Kim Ha-young wears an everyday hanbok during a visit to Deoksu Palace in Seoul (left). On the right is a portrait of Buddhist monk Daoming drawn by Kim. (courtesy of Kim)
Kim Ha-young wears an everyday hanbok during a visit to Deoksu Palace in Seoul (left). On the right is a portrait of Buddhist monk Daoming drawn by Kim. (courtesy of Kim)

The most active marketplaces for hanbok and traditional craft-based items have been crowdfunding platforms. Since most of the producers are small-scale operators that have trouble anticipating demand, they typically adopt an approach where they produce and sell items once a certain investment has been raised.

In the first and second halves of last year, the crowdfunding platform Tumblbug held two special expositions on traditional themes.

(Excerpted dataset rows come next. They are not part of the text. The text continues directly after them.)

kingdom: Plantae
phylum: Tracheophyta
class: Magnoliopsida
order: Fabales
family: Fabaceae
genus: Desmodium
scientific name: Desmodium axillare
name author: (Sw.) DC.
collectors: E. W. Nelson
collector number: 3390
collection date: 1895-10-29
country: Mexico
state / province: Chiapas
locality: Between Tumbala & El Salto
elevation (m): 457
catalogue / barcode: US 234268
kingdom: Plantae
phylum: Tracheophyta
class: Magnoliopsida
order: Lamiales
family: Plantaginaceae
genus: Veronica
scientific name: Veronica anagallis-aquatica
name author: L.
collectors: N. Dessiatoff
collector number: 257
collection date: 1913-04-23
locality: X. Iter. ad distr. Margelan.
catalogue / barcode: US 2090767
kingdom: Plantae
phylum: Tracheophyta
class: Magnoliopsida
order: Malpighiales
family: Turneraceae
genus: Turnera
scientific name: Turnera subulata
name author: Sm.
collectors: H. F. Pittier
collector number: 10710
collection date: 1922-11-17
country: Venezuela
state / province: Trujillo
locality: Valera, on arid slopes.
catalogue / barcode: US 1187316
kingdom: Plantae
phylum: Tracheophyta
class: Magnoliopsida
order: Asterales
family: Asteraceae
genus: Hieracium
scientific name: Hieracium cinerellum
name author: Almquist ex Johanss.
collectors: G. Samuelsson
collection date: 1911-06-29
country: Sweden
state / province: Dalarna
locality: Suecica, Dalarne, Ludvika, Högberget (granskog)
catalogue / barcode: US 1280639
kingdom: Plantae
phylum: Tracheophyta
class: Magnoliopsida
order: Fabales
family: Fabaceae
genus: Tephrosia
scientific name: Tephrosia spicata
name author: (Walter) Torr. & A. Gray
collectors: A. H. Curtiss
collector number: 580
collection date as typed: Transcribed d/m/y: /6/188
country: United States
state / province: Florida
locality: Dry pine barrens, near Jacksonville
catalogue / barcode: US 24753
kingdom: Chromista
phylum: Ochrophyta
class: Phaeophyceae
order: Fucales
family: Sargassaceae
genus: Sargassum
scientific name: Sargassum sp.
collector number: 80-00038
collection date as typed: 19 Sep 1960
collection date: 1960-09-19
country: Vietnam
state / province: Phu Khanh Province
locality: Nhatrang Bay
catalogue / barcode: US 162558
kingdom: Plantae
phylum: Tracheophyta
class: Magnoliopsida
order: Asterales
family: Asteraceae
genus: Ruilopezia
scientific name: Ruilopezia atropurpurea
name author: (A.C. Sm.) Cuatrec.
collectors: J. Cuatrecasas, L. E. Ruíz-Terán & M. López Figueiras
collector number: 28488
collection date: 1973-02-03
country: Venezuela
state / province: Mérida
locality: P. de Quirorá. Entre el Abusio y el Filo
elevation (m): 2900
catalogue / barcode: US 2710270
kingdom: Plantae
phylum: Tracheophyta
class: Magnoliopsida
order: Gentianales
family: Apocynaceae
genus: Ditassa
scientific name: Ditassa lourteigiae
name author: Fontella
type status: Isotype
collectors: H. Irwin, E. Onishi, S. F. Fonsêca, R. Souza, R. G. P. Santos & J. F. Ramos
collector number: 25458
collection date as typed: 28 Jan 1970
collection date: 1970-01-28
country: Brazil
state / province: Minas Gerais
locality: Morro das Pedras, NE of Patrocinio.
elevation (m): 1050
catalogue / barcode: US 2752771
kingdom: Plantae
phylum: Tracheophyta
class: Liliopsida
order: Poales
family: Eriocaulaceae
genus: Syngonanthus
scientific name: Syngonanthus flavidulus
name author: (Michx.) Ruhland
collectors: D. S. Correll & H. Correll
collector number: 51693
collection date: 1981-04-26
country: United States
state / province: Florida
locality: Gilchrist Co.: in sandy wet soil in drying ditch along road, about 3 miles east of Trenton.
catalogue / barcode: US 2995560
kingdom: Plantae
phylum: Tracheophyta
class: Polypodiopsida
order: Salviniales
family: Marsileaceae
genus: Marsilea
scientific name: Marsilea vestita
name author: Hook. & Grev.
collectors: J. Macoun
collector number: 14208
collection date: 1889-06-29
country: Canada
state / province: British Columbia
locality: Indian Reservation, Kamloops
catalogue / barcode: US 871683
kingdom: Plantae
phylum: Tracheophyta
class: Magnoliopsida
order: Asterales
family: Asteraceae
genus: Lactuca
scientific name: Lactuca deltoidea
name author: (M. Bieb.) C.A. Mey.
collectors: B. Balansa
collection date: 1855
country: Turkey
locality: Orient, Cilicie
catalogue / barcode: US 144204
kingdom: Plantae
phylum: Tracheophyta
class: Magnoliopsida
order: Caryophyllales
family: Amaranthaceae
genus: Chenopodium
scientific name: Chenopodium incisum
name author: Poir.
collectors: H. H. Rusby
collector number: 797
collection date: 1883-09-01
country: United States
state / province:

A total of 169 projects were staged, reaching 2.36 billion won in support (sales).

Popular items range from distinctive garments — such as jackets based on a jeogori (hanbok upper garment) motif and a winter coat based on a modified magoja jacket — to items like an umbrella inspired by the dancheong patterns on traditional wood architecture.

Marking its fifth edition last August, the Hanbok Expo drew an all-time high of 74 participating businesses.

Another contributor has been improved accessibility for younger people who enjoy an older style.

“People have often associated ‘tradition’ with something stiff and stuffy, but these days traditional items like the goods they sell at the National Museum of Korea are being seen as kind of hip,” explained 25-year-old Yu Eun-ji, who said she recently purchased a modified hanbok skirt.

“Even when they’re off the rack, they still have a high-end feel to them, and the wide range of items available makes it enjoyable to browse and pick things out,” she added.

Ji Hye-won, a manager at Tumblbug, said, “Hanbok brands had mainly been based in offline stores, but with the pandemic they started selling things online, and they began reaching people in their 20s and 30s.”

“We’re planning to hold another special traditional expo this March, and 62 creators have applied to participate to date,” she added.

As hanbok outfits have gotten people interested in traditional culture, this has led some of them to pursue other, even more special forms of traditional cultural pastimes.

After developing an interest in traditional culture when she started wearing everyday hanbok garments, 34-year-old office worker Kim Ha-young also took up traditional archery and painting Buddhist motifs.

“Firing arrows and drawing lines with my brush have both helped to boost my concentration and relieve stress,” she said.

“With Korean culture enjoying worldwide popularity these days, I’d like to see us preserving older things by redesigning them in ways suited to the contemporary era,” she added.